Brent está a corrigir quase 15% perante o acordo de cessar-fogo entre EUA e Irão e a levar a um afundanço das ações do setor petrolífero. A Galp cede perto de 8%.

A Galp está a cair perto de 8% e a travar ganhos mais ambiciosos na bolsa de Lisboa, mas não é a única petrolífera em queda livre. A Repsol e outros players do setor também cedem na mesma linha. Isto depois de o preço do barril de petróleo estar a tombar com o acordo de cessar-fogo entre os EUA e o Irão que vai reabrir o Estreito de Ormuz.

As ações da companhia portuguesa perdem 7,81% para 19,47 euros, o valor mais baixo desde 5 de março, já depois do início do conflito no Médio Oriente. A Galp chegou a superar os 22 euros a 19 de março.

Também a Repsol está a cair de forma abrupta na praça de Madrid, com os títulos da petrolífera espanhola a recuarem 8,2% para 21,99 euros. A Equinor da Noruega chegou a perder mais de 10% e a francesa TotalEnergies cerca de 9%. O índice europeu de Oil & Gas perde mais de 4%.

Galp em queda

Enquanto os investidores respiram de alívio e regressam aos mercados acionistas em força, o setor petrolífero segue uma tendência inversa, pressionados pela desvalorização acentuada dos preços do petróleo.

O barril de Brent cai 13,71% para 94,32 dólares, o valor mais baixo desde 11 de março, com a perspetiva de o Estreito de Ormuz, onde passa 20% do consumo mundial de petróleo, voltar a permitir a passagem de navios. Em abril já corrige 20% desde o início deste mês, após disparar 64% em março.

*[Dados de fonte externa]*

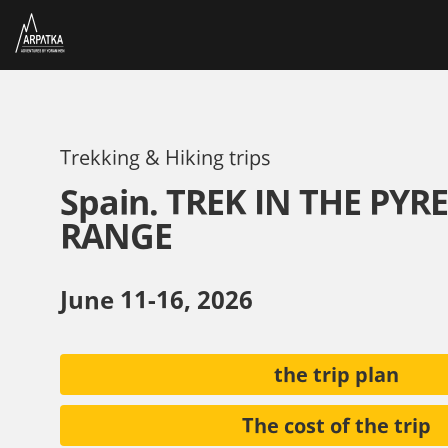
Trekking & Hiking trips
Spain. TREK IN THE PYR
RANGE
June 11-16, 2026
the trip plan
The cost of the trip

Trump anunciou esta madrugada em Washington que chegou a um acordo com Teerão para uma pausa de duas semanas nos ataques e que estava condicionado à reabertura imediata e segura do estreito do Golfo Pérsico.

Os analistas da XTB lembram, porém, que o tráfego pelo Estreito de Ormuz poderá permanecer limitado a 10–15 navios por dia”. “Tal implicaria a persistência de estrangulamentos e problemas de abastecimento. O Irão poderá também introduzir taxas e controlar o trânsito. Isto sugere que o crescimento da oferta poderá permanecer estruturalmente limitado”, afirmam.